I was stunned. Compassion? Comfort? For myself? I had certainly never considered that. His words spoke to a wound so deep inside of me that tears began streaming from eyes instantly as though a button had been pressed to release them. All at once, I could see perfectly the video footage replaying in my mind but from a totally different perspective. It broke my heart. The voice of condemnation was quiet for once, and I just saw a little girl who was an innocent bystander swept into a whirlwind of insanity and suffering. I wanted to give her a hug. I wanted her to know how sorry I was for everything she was going through and all the heartache that was yet to come. For perhaps the first time in my life, I was able to see myself through the eyes of grace.
Romans 8:1–2 came alive for me that day: “So now there is no condemnation for those who belong to Christ Jesus. And because you belong to him, the power of the life-giving Spirit has freed you from the power of sin that leads to death” (NLT).
As a child, I had committed my life to Jesus, and I genuinely believed the Bible to be infallible. So how had I missed this truth for so long? I was listening to the wrong voice. God's Holy Spirit wanted to speak love and grace to me, but I had quieted him steadily over the years by consistently listening and obeying the voice of condemnation. I found it easier to believe the negative words of the enemy because of my attitude toward myself. When I allowed the Holy Spirit to comfort me and bandage my wounds rather than push him away (because I didn't think I deserved his love), I was able to accept the grace of God and be set free! I may still have the inclination to wash my hands more often than I need, but I am able to see it as an indicator that I need to rely more heavily on God to help me and let his love wrap around me when I fail.
Unlike condemnation, grace speaks life: “You don't need to fix yourself. Give yourself to God! Let him work in your heart. He is for you not against you! He longs to set you free! You are loved and accepted just as you are. Your past is washed away by the power of the Cross, the precious blood of Jesus! You don't need to try so hard; you just need to trust in him and obey his voice.” Ahhh . . . Freedom!

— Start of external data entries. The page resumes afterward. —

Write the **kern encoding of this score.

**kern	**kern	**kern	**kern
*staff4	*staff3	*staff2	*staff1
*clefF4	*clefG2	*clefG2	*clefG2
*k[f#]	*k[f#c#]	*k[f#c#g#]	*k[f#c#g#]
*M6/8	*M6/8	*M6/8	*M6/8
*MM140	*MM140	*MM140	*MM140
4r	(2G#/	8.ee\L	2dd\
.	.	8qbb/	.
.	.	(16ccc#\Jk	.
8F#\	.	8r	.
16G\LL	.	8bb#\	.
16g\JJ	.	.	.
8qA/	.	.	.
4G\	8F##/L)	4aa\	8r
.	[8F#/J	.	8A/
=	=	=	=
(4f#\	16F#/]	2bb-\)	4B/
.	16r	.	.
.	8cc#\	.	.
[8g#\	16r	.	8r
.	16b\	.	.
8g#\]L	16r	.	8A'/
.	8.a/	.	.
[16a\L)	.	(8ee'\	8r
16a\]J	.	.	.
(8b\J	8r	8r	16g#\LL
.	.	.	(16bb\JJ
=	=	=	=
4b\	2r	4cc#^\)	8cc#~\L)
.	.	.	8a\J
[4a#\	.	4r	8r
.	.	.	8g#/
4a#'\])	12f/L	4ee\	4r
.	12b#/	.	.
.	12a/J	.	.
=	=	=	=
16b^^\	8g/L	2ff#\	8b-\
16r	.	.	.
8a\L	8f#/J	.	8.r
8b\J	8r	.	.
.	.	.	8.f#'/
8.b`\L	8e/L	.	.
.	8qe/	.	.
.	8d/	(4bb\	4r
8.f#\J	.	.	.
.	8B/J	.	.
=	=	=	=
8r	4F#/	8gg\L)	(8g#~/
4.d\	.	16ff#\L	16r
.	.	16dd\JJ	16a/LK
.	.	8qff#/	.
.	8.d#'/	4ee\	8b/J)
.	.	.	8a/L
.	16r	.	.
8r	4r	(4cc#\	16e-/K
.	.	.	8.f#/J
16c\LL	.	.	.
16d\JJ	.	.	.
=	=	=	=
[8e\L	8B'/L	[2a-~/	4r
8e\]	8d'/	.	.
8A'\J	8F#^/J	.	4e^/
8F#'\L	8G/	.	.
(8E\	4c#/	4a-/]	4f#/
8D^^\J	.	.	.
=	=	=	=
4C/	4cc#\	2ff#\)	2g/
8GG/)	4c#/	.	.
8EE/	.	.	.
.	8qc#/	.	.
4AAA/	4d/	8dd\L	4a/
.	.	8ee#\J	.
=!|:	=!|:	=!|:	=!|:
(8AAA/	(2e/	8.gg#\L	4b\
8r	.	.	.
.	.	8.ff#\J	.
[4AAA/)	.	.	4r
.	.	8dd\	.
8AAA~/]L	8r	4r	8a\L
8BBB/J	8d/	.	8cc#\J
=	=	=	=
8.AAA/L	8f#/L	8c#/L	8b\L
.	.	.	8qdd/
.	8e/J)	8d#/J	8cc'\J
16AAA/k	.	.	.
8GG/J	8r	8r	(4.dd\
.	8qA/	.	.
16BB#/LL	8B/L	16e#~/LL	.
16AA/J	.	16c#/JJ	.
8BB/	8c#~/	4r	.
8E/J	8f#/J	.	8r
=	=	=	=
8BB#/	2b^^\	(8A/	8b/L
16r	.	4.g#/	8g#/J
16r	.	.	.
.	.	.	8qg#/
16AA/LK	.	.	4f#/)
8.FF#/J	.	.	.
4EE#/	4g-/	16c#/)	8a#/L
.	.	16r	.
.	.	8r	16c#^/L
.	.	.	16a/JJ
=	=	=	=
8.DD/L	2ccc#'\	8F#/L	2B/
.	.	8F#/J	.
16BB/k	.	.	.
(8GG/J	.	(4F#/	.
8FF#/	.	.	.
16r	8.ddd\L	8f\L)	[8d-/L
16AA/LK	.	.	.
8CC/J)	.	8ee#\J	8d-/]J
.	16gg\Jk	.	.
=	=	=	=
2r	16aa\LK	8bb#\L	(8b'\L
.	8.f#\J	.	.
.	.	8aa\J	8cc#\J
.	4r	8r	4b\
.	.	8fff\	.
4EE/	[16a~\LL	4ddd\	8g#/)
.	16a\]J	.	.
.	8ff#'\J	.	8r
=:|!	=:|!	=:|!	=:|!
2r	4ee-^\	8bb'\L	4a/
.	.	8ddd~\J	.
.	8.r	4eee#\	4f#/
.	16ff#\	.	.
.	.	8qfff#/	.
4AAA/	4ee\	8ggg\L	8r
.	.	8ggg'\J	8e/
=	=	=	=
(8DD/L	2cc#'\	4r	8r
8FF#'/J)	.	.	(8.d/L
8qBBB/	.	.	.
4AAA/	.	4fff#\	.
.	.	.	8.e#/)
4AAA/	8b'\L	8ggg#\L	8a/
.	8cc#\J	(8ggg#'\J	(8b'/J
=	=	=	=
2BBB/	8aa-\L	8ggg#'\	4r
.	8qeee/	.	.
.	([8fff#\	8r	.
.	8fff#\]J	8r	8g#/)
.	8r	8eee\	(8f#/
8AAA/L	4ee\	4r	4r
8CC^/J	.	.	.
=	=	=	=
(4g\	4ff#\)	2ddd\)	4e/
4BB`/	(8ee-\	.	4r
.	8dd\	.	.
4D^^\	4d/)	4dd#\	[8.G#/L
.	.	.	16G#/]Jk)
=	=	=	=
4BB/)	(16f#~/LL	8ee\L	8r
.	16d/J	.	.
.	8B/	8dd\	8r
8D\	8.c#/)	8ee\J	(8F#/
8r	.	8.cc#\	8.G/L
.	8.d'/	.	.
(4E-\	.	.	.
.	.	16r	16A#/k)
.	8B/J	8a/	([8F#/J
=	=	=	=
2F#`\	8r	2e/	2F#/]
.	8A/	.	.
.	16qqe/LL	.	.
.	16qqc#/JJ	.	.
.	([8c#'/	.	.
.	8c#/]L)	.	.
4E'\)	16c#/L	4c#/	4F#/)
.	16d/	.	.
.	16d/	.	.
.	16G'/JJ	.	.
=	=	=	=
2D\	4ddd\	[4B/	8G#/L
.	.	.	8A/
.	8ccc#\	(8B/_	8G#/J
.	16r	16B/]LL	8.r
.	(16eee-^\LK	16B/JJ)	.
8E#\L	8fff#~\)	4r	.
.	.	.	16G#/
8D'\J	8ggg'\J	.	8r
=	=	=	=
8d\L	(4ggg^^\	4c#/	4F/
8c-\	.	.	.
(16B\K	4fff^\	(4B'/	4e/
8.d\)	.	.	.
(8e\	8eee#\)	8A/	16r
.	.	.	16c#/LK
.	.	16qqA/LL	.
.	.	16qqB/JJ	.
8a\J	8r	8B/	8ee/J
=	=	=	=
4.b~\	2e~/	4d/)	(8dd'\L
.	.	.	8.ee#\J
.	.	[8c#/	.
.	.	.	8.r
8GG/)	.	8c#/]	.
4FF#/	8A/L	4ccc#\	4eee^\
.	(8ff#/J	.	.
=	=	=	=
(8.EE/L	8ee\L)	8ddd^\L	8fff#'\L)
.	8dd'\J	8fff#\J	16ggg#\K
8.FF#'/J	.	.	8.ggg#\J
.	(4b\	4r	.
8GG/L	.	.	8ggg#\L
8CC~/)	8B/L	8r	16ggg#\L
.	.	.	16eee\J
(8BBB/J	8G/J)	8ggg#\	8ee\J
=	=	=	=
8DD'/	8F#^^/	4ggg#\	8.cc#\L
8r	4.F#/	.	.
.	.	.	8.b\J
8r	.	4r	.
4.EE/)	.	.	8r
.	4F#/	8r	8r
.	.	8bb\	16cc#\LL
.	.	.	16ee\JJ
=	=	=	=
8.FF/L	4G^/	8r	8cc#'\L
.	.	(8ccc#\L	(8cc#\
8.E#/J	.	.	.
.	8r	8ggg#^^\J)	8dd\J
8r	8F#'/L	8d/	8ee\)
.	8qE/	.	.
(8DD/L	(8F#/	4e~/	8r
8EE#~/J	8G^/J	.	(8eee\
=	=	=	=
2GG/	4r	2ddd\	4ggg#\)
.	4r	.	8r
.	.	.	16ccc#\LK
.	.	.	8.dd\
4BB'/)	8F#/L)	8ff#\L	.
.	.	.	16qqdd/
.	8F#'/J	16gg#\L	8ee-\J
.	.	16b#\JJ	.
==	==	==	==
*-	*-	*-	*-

It turns out that I do have fingerprints after all. A few days after the incident at the fingerprinting office, I spoke with my new employer to learn that she had my fingerprints on file, and I could begin work as scheduled. I could have been angry with the man who had caused me such anguish (well, I'd be lying if I said I wasn't a little angry), but he actually did me a favor. I may have never been able to have that life-changing experience had he not given me his dismissive, inaccurate report. Isn't that exactly what God's Word promises? “And we know that in all things God works for the good of those who love him, who have been called according to his purpose” (Rom. 8:28 NLT).
Condemnation wanted me to believe my identity had been washed away by my past mistakes. The grace of God teaches me that my identity is found in the one who made my fingerprints, and the blood of his Son, Jesus, has washed away my mistakes. I pray you will find yourself overcome today with the realization of God's never-ending love, patience, and grace toward you. Let him wash away the past, drown out the voice of condemnation, and fill you with the power to move forward and grab hold of every opportunity he presents you to shine your light in this dark world.